### O que se pede
Devolva, na íntegra e sem qualquer alteração, o sumário sobre a amnistia e o perdão de infrações fiscais previstos na Lei 23/91.

### Excerto do texto
::::::::::
I- A amnistia decretada pelo artigo 1/x/2 da Lei 23/91 abrange as infracções às leis fiscais praticadas antes da entrada em vigor do RJIFNA e puníveis apenas com multa, não superior, no conjunto da cédula ou categoria fiscal, a 5000 contos.
II- O perdão, concedido no artigo 16 da mesma lei, de metade do valor das multas aplicadas - com os máximos de 500 ou 1000 contos conforme haja dolo ou negligência - abrange as multas pelas restantes transgressões fiscais praticadas antes da entrada em vigor do RJIFNA que ou não sejam puníveis apenas com multa ou, sendo-o, esta ultrapasse, no conjunto da cédula ou categoria fiscal, 5000 contos.
III- Em qualquer caso o infractor só pode beneficiar dessa amnistia ou desse perdão se em certo prazo -
180 dias contados seguidamente desde a entrada em vigor da lei, da notificação da liquidação ou, em caso de litígio, do trânsito em julgado de sentença decisória - for satisfeita a obrigação cujo incumprimento integra tal transgressão e pago o imposto ou direitos e demais imposições e juros de mora porventura devidos.
IV- Se os factos fixados pela instância se mostram insuficientes para a decisão, deve o tribunal de revista, se possível, definir o regime jurídico aplicável e mandar que o processo baixe ao tribunal a quo para, após a devida ampliação da matéria de facto, aí se proferir nova decisão de harmonia com o direito assim definido.
::::::::::
### Linhas fornecidas
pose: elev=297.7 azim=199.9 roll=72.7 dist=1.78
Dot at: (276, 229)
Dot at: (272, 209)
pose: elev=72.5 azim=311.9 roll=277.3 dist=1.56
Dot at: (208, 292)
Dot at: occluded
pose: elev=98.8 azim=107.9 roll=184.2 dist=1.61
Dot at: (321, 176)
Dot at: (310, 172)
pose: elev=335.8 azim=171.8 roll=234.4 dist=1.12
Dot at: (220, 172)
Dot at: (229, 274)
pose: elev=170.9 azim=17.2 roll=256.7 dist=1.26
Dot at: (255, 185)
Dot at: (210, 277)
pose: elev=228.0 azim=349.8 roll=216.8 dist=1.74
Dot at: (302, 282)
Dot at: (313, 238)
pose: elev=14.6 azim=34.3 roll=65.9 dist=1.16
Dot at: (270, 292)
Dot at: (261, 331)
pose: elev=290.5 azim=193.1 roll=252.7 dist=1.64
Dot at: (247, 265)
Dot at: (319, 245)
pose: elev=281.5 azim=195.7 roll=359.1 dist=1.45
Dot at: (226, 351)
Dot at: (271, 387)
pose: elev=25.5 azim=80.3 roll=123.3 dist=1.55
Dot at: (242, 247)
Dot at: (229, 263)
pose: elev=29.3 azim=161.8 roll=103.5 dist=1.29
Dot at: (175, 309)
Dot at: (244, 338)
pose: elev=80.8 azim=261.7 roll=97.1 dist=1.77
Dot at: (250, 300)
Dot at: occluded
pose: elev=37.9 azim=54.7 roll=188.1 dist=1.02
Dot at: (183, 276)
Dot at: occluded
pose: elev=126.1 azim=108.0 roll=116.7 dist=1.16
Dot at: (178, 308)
::::::::::
### Resultado do exercício
I- A amnistia decretada pelo artigo 1/x/2 da Lei 23/91 abrange as infracções às leis fiscais praticadas antes da entrada em vigor do RJIFNA e puníveis apenas com multa, não superior, no conjunto da cédula ou categoria fiscal, a 5000 contos.
II- O perdão, concedido no artigo 16 da mesma lei, de metade do valor das multas aplicadas - com os máximos de 500 ou 1000 contos conforme haja dolo ou negligência - abrange as multas pelas restantes transgressões fiscais praticadas antes da entrada em vigor do RJIFNA que ou não sejam puníveis apenas com multa ou, sendo-o, esta ultrapasse, no conjunto da cédula ou categoria fiscal, 5000 contos.
III- Em qualquer caso o infractor só pode beneficiar dessa amnistia ou desse perdão se em certo prazo -
180 dias contados seguidamente desde a entrada em vigor da lei, da notificação da liquidação ou, em caso de litígio, do trânsito em julgado de sentença decisória - for satisfeita a obrigação cujo incumprimento integra tal transgressão e pago o imposto ou direitos e demais imposições e juros de mora porventura devidos.
IV- Se os factos fixados pela instância se mostram insuficientes para a decisão, deve o tribunal de revista, se possível, definir o regime jurídico aplicável e mandar que o processo baixe ao tribunal a quo para, após a devida ampliação da matéria de facto, aí se proferir nova decisão de harmonia com o direito assim definido.